▶ Task prompt: Reproduce, exactly and only, the lines of the data that follows from the one containing "weigeren, intrek" down to the one containing "Pedwell und Susanna Hertrich im", without pictures.

----------

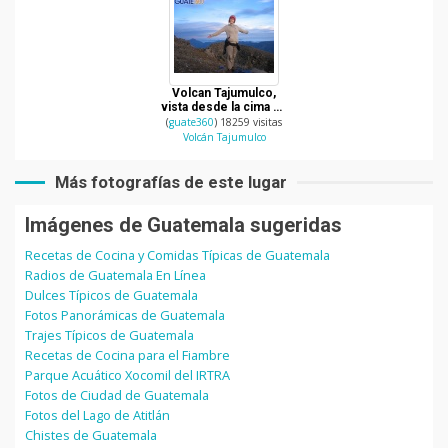
Volcan Tajumulco,
vista desde la cima en
San Marcos
(
guate360
) 18259 visitas
Volcán Tajumulco
Más fotografías de este lugar
Imágenes de Guatemala sugeridas
Recetas de Cocina y Comidas Típicas de Guatemala
Radios de Guatemala En Línea
Dulces Típicos de Guatemala
Fotos Panorámicas de Guatemala
Trajes Típicos de Guatemala
Recetas de Cocina para el Fiambre
Parque Acuático Xocomil del IRTRA
Fotos de Ciudad de Guatemala
Fotos del Lago de Atitlán
Chistes de Guatemala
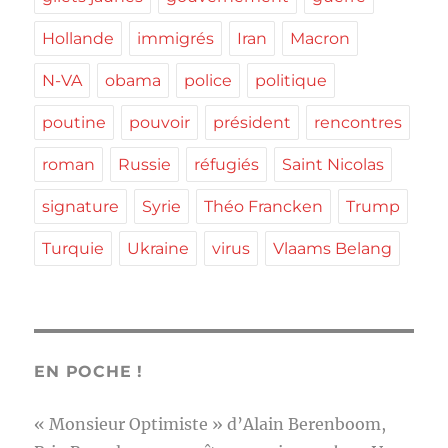
Hollande
immigrés
Iran
Macron
N-VA
obama
police
politique
poutine
pouvoir
président
rencontres
roman
Russie
réfugiés
Saint Nicolas
signature
Syrie
Théo Francken
Trump
Turquie
Ukraine
virus
Vlaams Belang
EN POCHE !
« Monsieur Optimiste » d’Alain Berenboom,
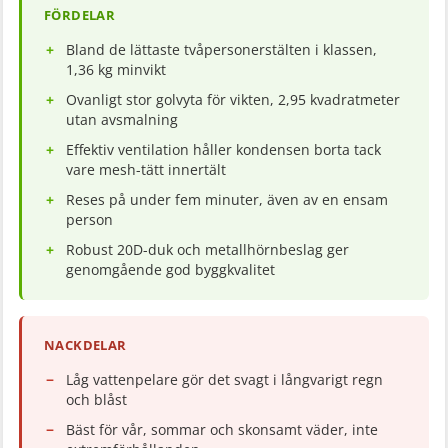
FÖRDELAR
Bland de lättaste tvåpersonerstälten i klassen,
1,36 kg minvikt
Ovanligt stor golvyta för vikten, 2,95 kvadratmeter
utan avsmalning
Effektiv ventilation håller kondensen borta tack
vare mesh-tätt innertält
Reses på under fem minuter, även av en ensam
person
Robust 20D-duk och metallhörnbeslag ger
genomgående god byggkvalitet
NACKDELAR
Låg vattenpelare gör det svagt i långvarigt regn
och blåst
Bäst för vår, sommar och skonsamt väder, inte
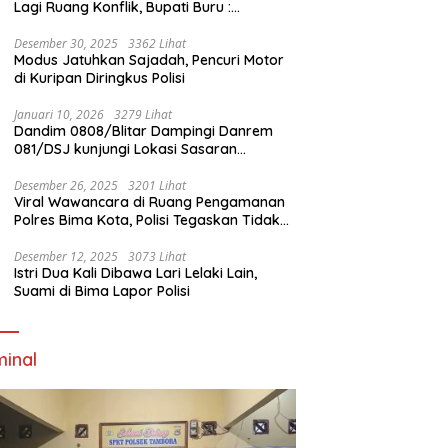
Lagi Ruang Konflik, Bupati Buru :
Tambang Emas Akan Beroperasi diakhir
Januari 2026
Desember 30, 2025
3362 Lihat
Modus Jatuhkan Sajadah, Pencuri Motor
di Kuripan Diringkus Polisi
Januari 10, 2026
3279 Lihat
Dandim 0808/Blitar Dampingi Danrem
081/DSJ kunjungi Lokasi Sasaran
Pembangunan Jembatan Gantung Di
Blitar
Desember 26, 2025
3201 Lihat
Viral Wawancara di Ruang Pengamanan
Polres Bima Kota, Polisi Tegaskan Tidak
Berizin dan Mendahului Proses Lidik
Desember 12, 2025
3073 Lihat
Istri Dua Kali Dibawa Lari Lelaki Lain,
Suami di Bima Lapor Polisi
minal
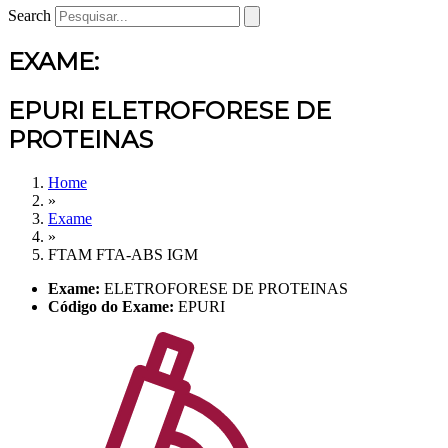
Search
EXAME:
EPURI ELETROFORESE DE
PROTEINAS
Home
»
Exame
»
FTAM FTA-ABS IGM
Exame:
ELETROFORESE DE PROTEINAS
Código do Exame:
EPURI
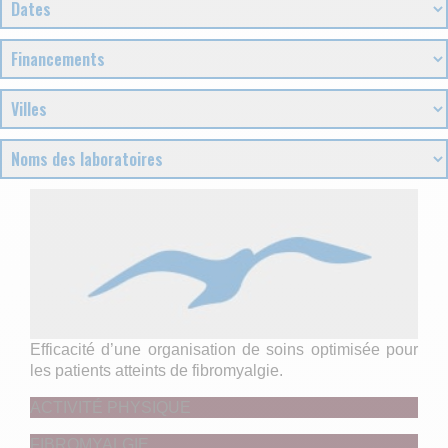
Efficacité d’une organisation de soins optimisée pour
les patients atteints de fibromyalgie.
ACTIVITÉ PHYSIQUE
FIBROMYALGIE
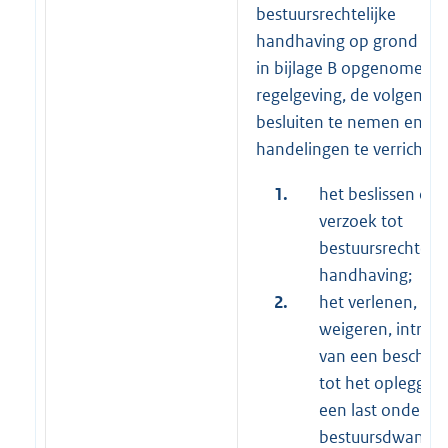
bestuursrechtelijke
handhaving op grond van
in bijlage B opgenomen
regelgeving, de volgende
besluiten te nemen en
handelingen te verrichten
1.
het beslissen op
verzoek tot
bestuursrechtelij
handhaving;
2.
het verlenen,
weigeren, intrek
van een beschikk
tot het opleggen
een last onder
bestuursdwang o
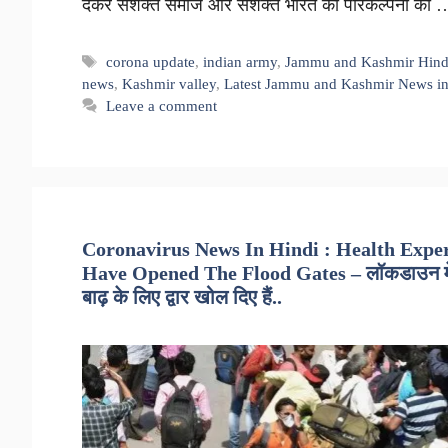
देकर सशक्त समाज और सशक्त भारत की परिकल्पना को
Tags
corona update
,
indian army
,
Jammu and Kashmir Hind
news
,
Kashmir valley
,
Latest Jammu and Kashmir News in
Leave a comment
Coronavirus News In Hindi : Health Expe
Have Opened The Flood Gates – लॉकडाउन में ढील
बाढ़ के लिए द्वार खोल दिए हैं..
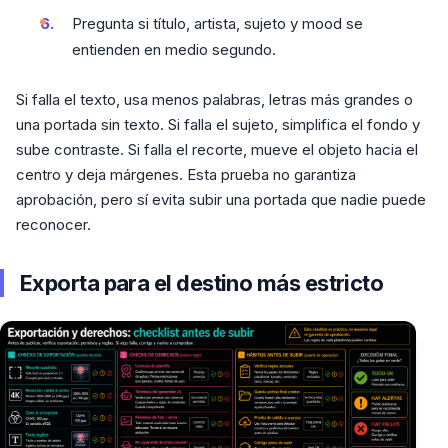
Pregunta si título, artista, sujeto y mood se
entienden en medio segundo.
Si falla el texto, usa menos palabras, letras más grandes o
una portada sin texto. Si falla el sujeto, simplifica el fondo y
sube contraste. Si falla el recorte, mueve el objeto hacia el
centro y deja márgenes. Esta prueba no garantiza
aprobación, pero sí evita subir una portada que nadie puede
reconocer.
Exporta para el destino más estricto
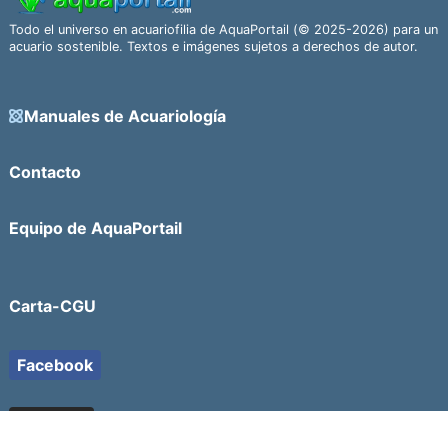
Todo el universo en acuariofilia de AquaPortail (© 2025-2026) para un
acuario sostenible. Textos e imágenes sujetos a derechos de autor.
Manuales de Acuariología
Contacto
Equipo de AquaPortail
Carta-CGU
Facebook
YouTube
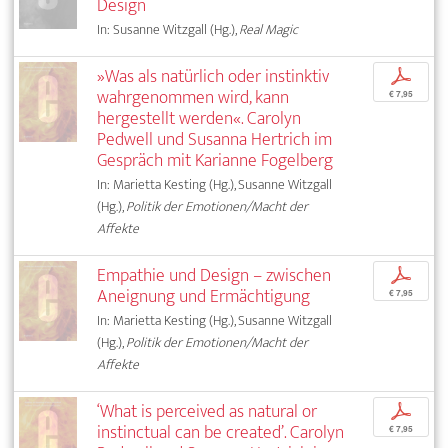
Design
In: Susanne Witzgall (Hg.),
Real Magic
»Was als natürlich oder instinktiv
p
wahrgenommen wird, kann
€ 7,95
hergestellt werden«. Carolyn
Pedwell und Susanna Hertrich im
Gespräch mit Karianne Fogelberg
In: Marietta Kesting (Hg.), Susanne Witzgall
(Hg.),
Politik der Emotionen/Macht der
Affekte
Empathie und Design – zwischen
p
Aneignung und Ermächtigung
€ 7,95
In: Marietta Kesting (Hg.), Susanne Witzgall
(Hg.),
Politik der Emotionen/Macht der
Affekte
‘What is perceived as natural or
p
instinctual can be created’. Carolyn
€ 7,95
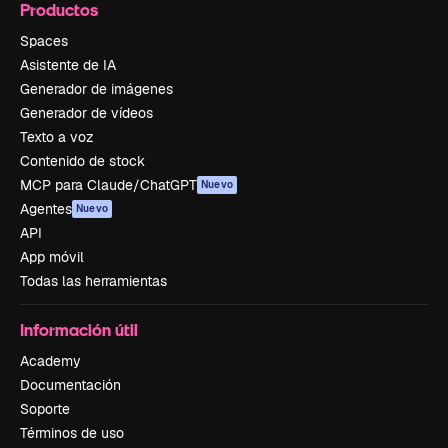
Productos
Spaces
Asistente de IA
Generador de imágenes
Generador de vídeos
Texto a voz
Contenido de stock
MCP para Claude/ChatGPT
Nuevo
Agentes
Nuevo
API
App móvil
Todas las herramientas
Información útil
Academy
Documentación
Soporte
Términos de uso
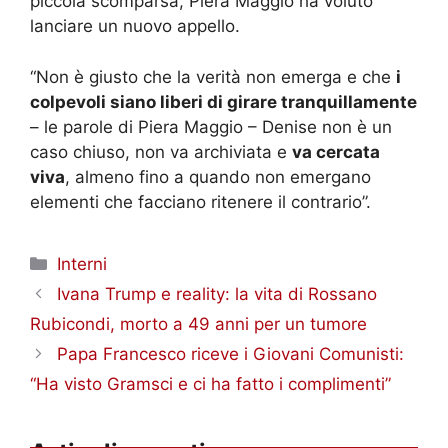
piccola scomparsa, Piera Maggio ha voluto
lanciare un nuovo appello.
“Non è giusto che la verità non emerga e che
i
colpevoli siano liberi di girare tranquillamente
– le parole di Piera Maggio – Denise non è un
caso chiuso, non va archiviata e
va cercata
viva
, almeno fino a quando non emergano
elementi che facciano ritenere il contrario”.
Categorie
Interni
Ivana Trump e reality: la vita di Rossano
Rubicondi, morto a 49 anni per un tumore
Papa Francesco riceve i Giovani Comunisti:
“Ha visto Gramsci e ci ha fatto i complimenti”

----------

▶ Written solution:
weigeren, intrek
van een beschikk
tot het opleggen
een last onder
bestuursdwang o
देकर सशक्त समाज और सशक्त भारत की परिकल्पना को
Tags
corona update
,
indian army
,
Jammu and Kashmir Hind
news
,
Kashmir valley
,
Latest Jammu and Kashmir News in
Leave a comment
Coronavirus News In Hindi : Health Expe
Have Opened The Flood Gates – लॉकडाउन में ढील
बाढ़ के लिए द्वार खोल दिए हैं..
Pregunta si título, artista, sujeto y mood se
entienden en medio segundo.
Si falla el texto, usa menos palabras, letras más grandes o
una portada sin texto. Si falla el sujeto, simplifica el fondo y
sube contraste. Si falla el recorte, mueve el objeto hacia el
centro y deja márgenes. Esta prueba no garantiza
aprobación, pero sí evita subir una portada que nadie puede
reconocer.
Exporta para el destino más estricto
Todo el universo en acuariofilia de AquaPortail (© 2025-2026) para un
acuario sostenible. Textos e imágenes sujetos a derechos de autor.
Manuales de Acuariología
Contacto
Equipo de AquaPortail
Carta-CGU
Facebook
YouTube
Design
In: Susanne Witzgall (Hg.),
Real Magic
»Was als natürlich oder instinktiv
p
wahrgenommen wird, kann
€ 7,95
hergestellt werden«. Carolyn
Pedwell und Susanna Hertrich im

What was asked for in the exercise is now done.